Mycobacterium tuberculosis (Mtb) endures a combination of metal scarcity and toxicity throughout the human infection cycle, contributing to complex clinical manifestations. Pathogens counteract this paradoxical dysmetallostasis by producing specialized metal trafficking systems. Capture of extracellular metal by siderophores is a widely accepted mode of iron acquisition, and Mtb iron-chelating siderophores, mycobactin, have been known since 1965. Currently, it is not known whether Mtb produces zinc scavenging molecules. Here, we characterize low-molecular-weight zinc-binding compounds secreted and imported by Mtb for zinc acquisition.

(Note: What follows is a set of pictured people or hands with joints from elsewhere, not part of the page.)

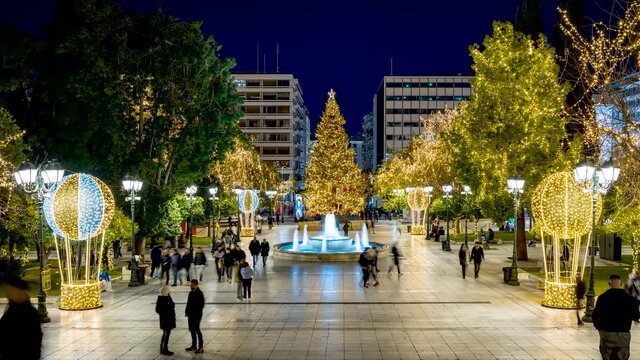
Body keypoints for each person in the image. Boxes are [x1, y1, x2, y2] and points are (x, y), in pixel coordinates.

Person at [593, 274, 640, 360]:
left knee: (607, 355)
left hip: (607, 332)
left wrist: (599, 328)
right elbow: (636, 316)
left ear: (609, 284)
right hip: (623, 332)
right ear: (621, 283)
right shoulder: (630, 299)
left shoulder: (602, 298)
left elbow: (595, 315)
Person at [0, 279, 42, 360]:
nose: (8, 294)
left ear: (19, 292)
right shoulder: (12, 308)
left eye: (11, 290)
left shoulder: (27, 312)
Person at [185, 279, 205, 354]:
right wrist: (187, 312)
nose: (191, 285)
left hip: (196, 315)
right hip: (190, 315)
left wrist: (194, 311)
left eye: (192, 284)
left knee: (197, 329)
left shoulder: (199, 293)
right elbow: (188, 303)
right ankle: (194, 345)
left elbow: (201, 305)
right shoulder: (191, 293)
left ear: (196, 285)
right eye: (191, 284)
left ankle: (201, 347)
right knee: (191, 329)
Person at [155, 286, 176, 356]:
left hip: (168, 319)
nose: (170, 292)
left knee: (166, 334)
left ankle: (163, 348)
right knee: (166, 334)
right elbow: (158, 309)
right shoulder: (163, 298)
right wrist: (167, 309)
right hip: (166, 320)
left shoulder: (167, 297)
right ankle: (164, 349)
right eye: (169, 291)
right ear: (166, 291)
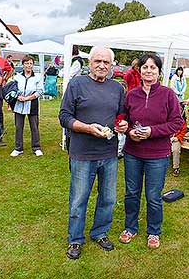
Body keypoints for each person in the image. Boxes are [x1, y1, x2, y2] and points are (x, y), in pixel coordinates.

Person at [59, 46, 127, 260]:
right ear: (90, 63)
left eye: (106, 62)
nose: (101, 65)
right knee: (79, 199)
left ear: (112, 66)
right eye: (98, 61)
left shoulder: (117, 88)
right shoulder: (76, 84)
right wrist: (86, 127)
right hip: (82, 153)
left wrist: (122, 124)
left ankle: (99, 232)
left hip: (108, 153)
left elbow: (121, 115)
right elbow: (64, 116)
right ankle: (75, 239)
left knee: (108, 198)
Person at [118, 53, 183, 249]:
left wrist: (152, 132)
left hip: (157, 155)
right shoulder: (131, 95)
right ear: (140, 70)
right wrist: (129, 131)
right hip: (133, 153)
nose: (148, 71)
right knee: (131, 193)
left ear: (158, 71)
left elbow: (177, 122)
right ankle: (130, 227)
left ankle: (154, 231)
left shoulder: (168, 94)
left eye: (152, 68)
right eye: (145, 67)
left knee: (153, 196)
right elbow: (123, 119)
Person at [10, 55, 44, 157]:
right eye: (26, 63)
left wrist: (27, 98)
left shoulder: (37, 77)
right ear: (23, 65)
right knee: (18, 127)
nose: (29, 66)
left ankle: (36, 147)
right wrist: (17, 97)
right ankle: (18, 148)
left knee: (34, 127)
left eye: (31, 63)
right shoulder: (17, 77)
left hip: (32, 105)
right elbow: (12, 89)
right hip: (19, 105)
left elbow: (40, 91)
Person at [171, 104, 187, 177]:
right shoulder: (168, 118)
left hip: (176, 139)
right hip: (166, 138)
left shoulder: (182, 121)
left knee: (176, 150)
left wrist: (177, 138)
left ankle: (176, 167)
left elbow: (183, 131)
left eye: (180, 110)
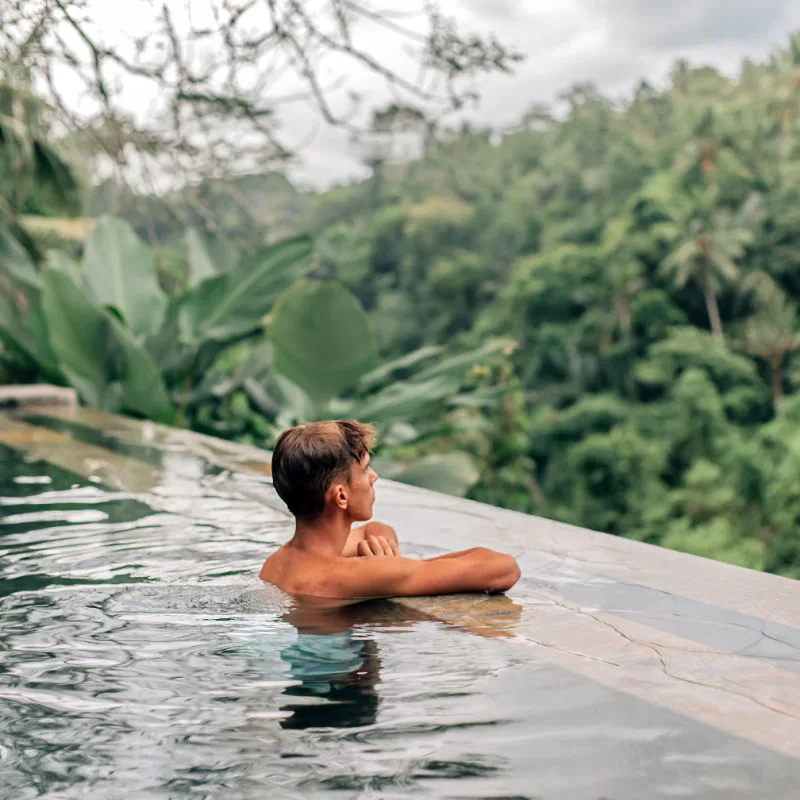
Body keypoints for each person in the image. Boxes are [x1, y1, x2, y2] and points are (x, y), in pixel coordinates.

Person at [259, 420, 520, 600]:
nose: (374, 477)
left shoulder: (277, 563)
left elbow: (375, 530)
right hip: (340, 675)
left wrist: (384, 552)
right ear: (341, 496)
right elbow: (503, 568)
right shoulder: (351, 576)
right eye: (364, 469)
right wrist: (390, 568)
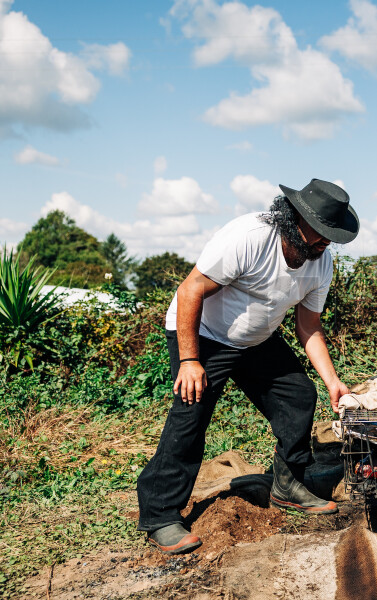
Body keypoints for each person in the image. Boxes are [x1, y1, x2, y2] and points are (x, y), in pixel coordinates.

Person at [136, 179, 358, 554]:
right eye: (319, 233)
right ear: (294, 219)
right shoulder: (249, 237)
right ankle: (160, 515)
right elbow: (190, 291)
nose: (324, 242)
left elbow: (308, 326)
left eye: (330, 236)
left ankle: (287, 485)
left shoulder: (321, 263)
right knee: (192, 413)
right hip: (203, 332)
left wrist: (333, 381)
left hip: (255, 340)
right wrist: (190, 361)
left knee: (298, 395)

These molecules, termed kupyaphores, are produced by a 10.8 kbp biosynthetic cluster and consists of a dipeptide core of ornithine and phenylalaninol, where amino groups are acylated with isonitrile-containing fatty acyl chains. Kupyaphores are stringently regulated and support Mtb survival under both nutritional deprivation and intoxication conditions. A kupyaphore-deficient Mtb strain is unable to mobilize sufficient zinc and shows reduced fitness upon infection. We observed early induction of kupyaphores in Mtb-infected mice lungs after infection, and these metabolites disappeared after 2 wk. Furthermore, we identify an Mtb-encoded isonitrile hydratase, which can possibly mediate intracellular zinc release through covalent modification of the isonitrile group of kupyaphores. Mtb clinical strains also produce kupyaphores during early passages. Our study thus uncovers a previously unknown zinc acquisition strategy of Mtb that could modulate host-pathogen interactions and disease outcome.